Altgriechisch in Berlin und Brandenburg: Zahlen und Einordnung
Anders als für Latein ist die Betrachtung der Zahlen für Griechisch weniger komplex: In Brandenburg wird Griechisch nach wie vor nur an einer privaten Schule (dem Evangelischen Gymnasium Hermannswerder) unterrichtet, eine Darstellung der Zahlen erübrigt sich daher. In Berlin sind es zahn Schulen, an denen Griechisch reguläres Unterrichtsfach ist, wobei zwischen den Schulen deutliche Unterschiede festzustellen sind: Nach wie vor ist Griechisch an einigen Schulen verpflichtende
3. FS, an anderen Schulen steht es im altsprachlichen Bildungsgang in Konkurrenz zu anderen Fremdsprachen oder den Angeboten des Wahlpflichtbereichs. Der Unterrichtsbeginn liegt dabei zwischen Klasse 7 und Klasse 9, die Zahl der in der Sek I insgesamt unterrichteten Stunden schwankt zwischen 9 und 14.
Im Fall von Altgriechisch ist in Berlin keine auffällige Veränderung festzustellen – was sicher als positiv zu bewerten ist: Das Fach hat in den letzten zehn Jahren in der Sekundarstufe I keine Lernenden verloren, sondern die Zahlen sind, bei leichten Schwankungen nach oben, konstant geblieben. Konstant ist ebenfalls die Zahl der Schulen, an denen Griechisch unterrichtet wird.
Grundsätzlich schwierig ist auch für Griechisch jedoch der Ü bergang in die Sekunderstufe II: Die Zahlen derjenigen, die Altgriechisch in der Sek II fortsetzen, sind deutlich gesunken, was sich sowohl bei den SuS in Grund- als auch denen in Leistungskursen feststellen lässt. Allerdings wählt immerhin fast jeder vierte Lernende das Fach als Leistungskurs, was im Vergleich zu den übrigenFremdsprachen erneut eine gute Quote darstellt. Für eine Einordnung wichtig scheint dabei zuerst Arbeit, die innerhalb der Fachschaften geleistet wird: Offenbar investieren die KollegInnen viel Mühe darin, die Zahlen der Lernenden insgesamt stabil zu halten; auf eine zumindest grundsätzlich gute Qualität des Unterrichts ist sicher auch aus der prozentual hohen Zahl an SchülerInnen zu schließen, die das Fach in der Sek II fortsetzen oder sogar als LK wählen. Auch das Fach Griechischen scheint damit für diejenigen, die einmal mit Griechisch angefangenm haben, vielfach so interessant zu sein, dass es bis zum Ende der Schullaufbahn beibehalten oder sogar als Prüfungsfach gewählt wird. Allerdings ist dabei zu beachten ist dabei, dass das Fach durch die Regelungen des altsprachlichen Bildungsgangs einen gewissen Schutz genießt (und an einigen Schulen ja auch in der Sek II fortgesetzt werden muss).
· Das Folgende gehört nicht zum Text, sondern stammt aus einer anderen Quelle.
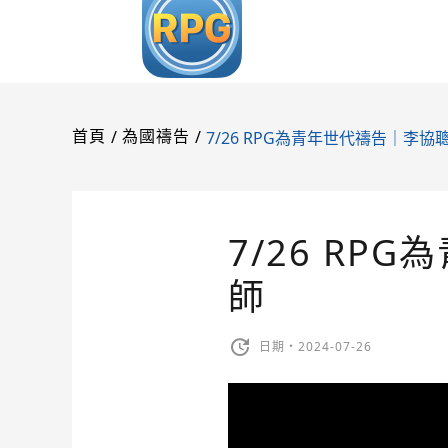
/
/
7/26 RPG為青年世代禱告｜李
首頁
為國禱告
7/26 R
師
日期・2024-07-26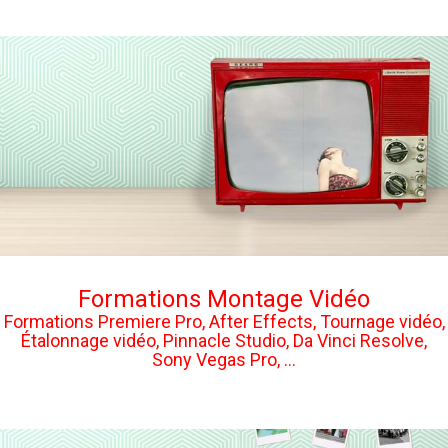
Formations Montage Vidéo
Formations Premiere Pro, After Effects, Tournage vidéo,
Étalonnage vidéo, Pinnacle Studio, Da Vinci Resolve,
Sony Vegas Pro, ...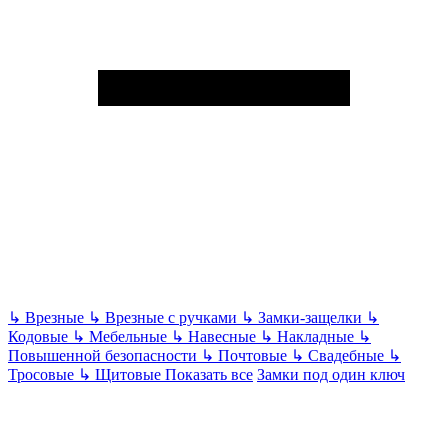
↳
Врезные
↳
Врезные с ручками
↳
Замки-защелки
↳
Кодовые
↳
Мебельные
↳
Навесные
↳
Накладные
↳
Повышенной безопасности
↳
Почтовые
↳
Свадебные
↳
Тросовые
↳
Щитовые
Показать все
Замки под один ключ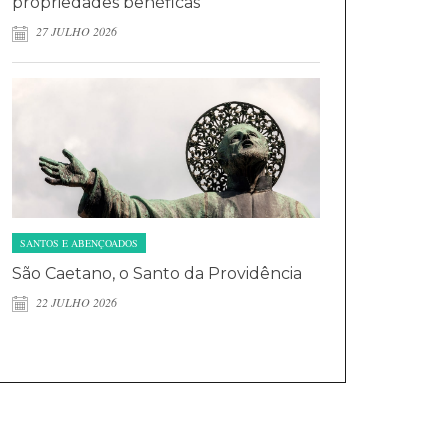
propriedades benéficas
27 JULHO 2026
SANTOS E ABENÇOADOS
São Caetano, o Santo da Providência
22 JULHO 2026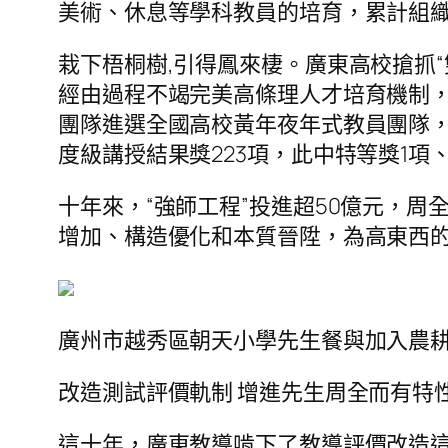
美術、休息等學科教員的培育，累計組織
栽下梧桐樹,引得鳳來棲。廣東高校搶抓
經由過程不竭完美高條理人才培育機制，
團隊進選全國高校黃年夜年式教員團隊，
度級講授結果獎223項，此中特等獎1項、
十年來，“強師工程”投進超50億元，
增加、構造優化和本質晉陞，為高東西的
廣州市越秀區朝天小學先生餐與加入農耕
改造測試評價軌制 增進先生周全而有特
這十年，廣東教導啃下了教導評價改造這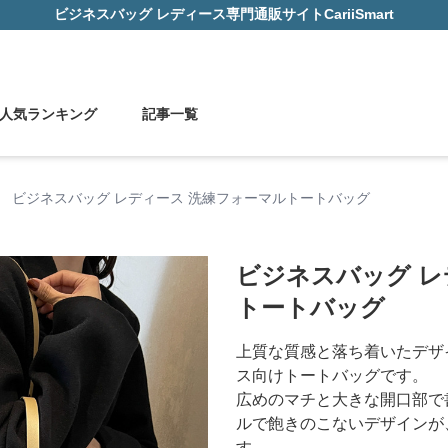
ビジネスバッグ レディース
専門通販サイト
CariiSmart
人気ランキング
記事一覧
›
ビジネスバッグ レディース 洗練フォーマルトートバッグ
ビジネスバッグ レ
トートバッグ
上質な質感と落ち着いたデザ
ス向けトートバッグです。
広めのマチと大きな開口部で
ルで飽きのこないデザインが
す。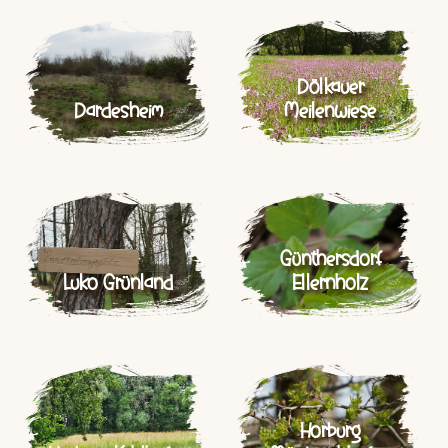
Dölkauer
Dardesheim
Meilenwiese
Günthersdorf
Luko Grünland
Ellernholz
Horburg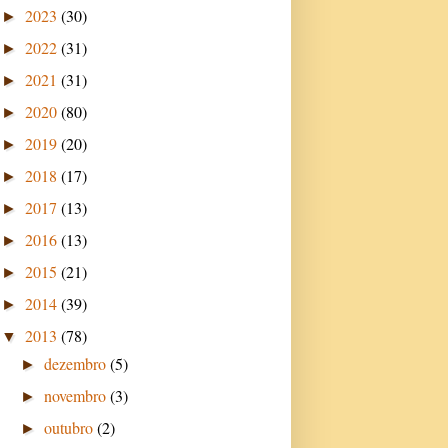
2023
(30)
►
2022
(31)
►
2021
(31)
►
2020
(80)
►
2019
(20)
►
2018
(17)
►
2017
(13)
►
2016
(13)
►
2015
(21)
►
2014
(39)
►
2013
(78)
▼
dezembro
(5)
►
novembro
(3)
►
outubro
(2)
►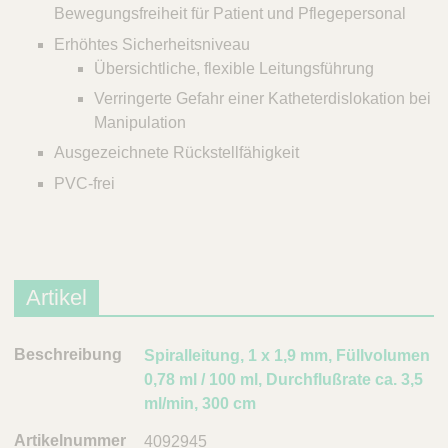
Bewegungsfreiheit für Patient und Pflegepersonal
Erhöhtes Sicherheitsniveau
Übersichtliche, flexible Leitungsführung
Verringerte Gefahr einer Katheterdislokation bei
Manipulation
Ausgezeichnete Rückstellfähigkeit
PVC-frei
Artikel
B
Spiralleitung, 1 x 1,9 mm, Füllvolumen
e
0,78 ml / 100 ml, Durchflußrate ca. 3,5
s
ml/min, 300 cm
c
4092945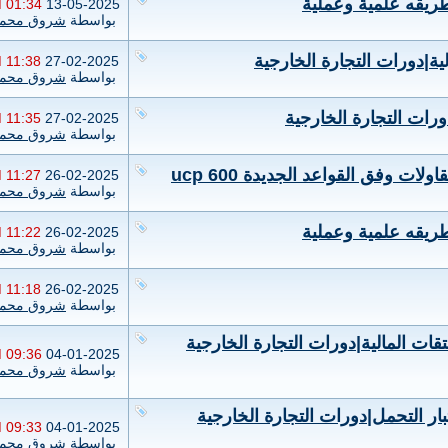
طريقه علمية وعملية
01:34 PM
13-05-2025
بواسطة
شروق محمد
لية|دورات التجارة الخارجية
11:38 AM
27-02-2025
بواسطة
شروق محمد
رات التجارة الخارجية
11:35 AM
27-02-2025
بواسطة
شروق محمد
ت وفق القواعد الجديدة ucp 600
11:27 AM
26-02-2025
بواسطة
شروق محمد
طريقه علمية وعملية
11:22 AM
26-02-2025
بواسطة
شروق محمد
11:18 AM
26-02-2025
بواسطة
شروق محمد
قات المالية|دورات التجارة الخارجية
09:36 PM
04-01-2025
بواسطة
شروق محمد
لمخاطر واختبار التحمل|دورات التجارة الخارجية
09:33 PM
04-01-2025
بواسطة
شروق محمد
Festgehalten werden kann daher für Griechisch:
- Die Gesamtzahl der Lernenden in der Sek I ist konstant, ebenso wie die Zahl der Schulen mit Griechischangebot.
- Verloren hat auch Griechisch zuletzt mehr Lernende am Übergang zwischen Sek I und II.
- Insgesamt wird das Fach von von denjenigen, die das Fach fortsetzen, mit einer relativ hohen Quote als Leistungsfach gewählt.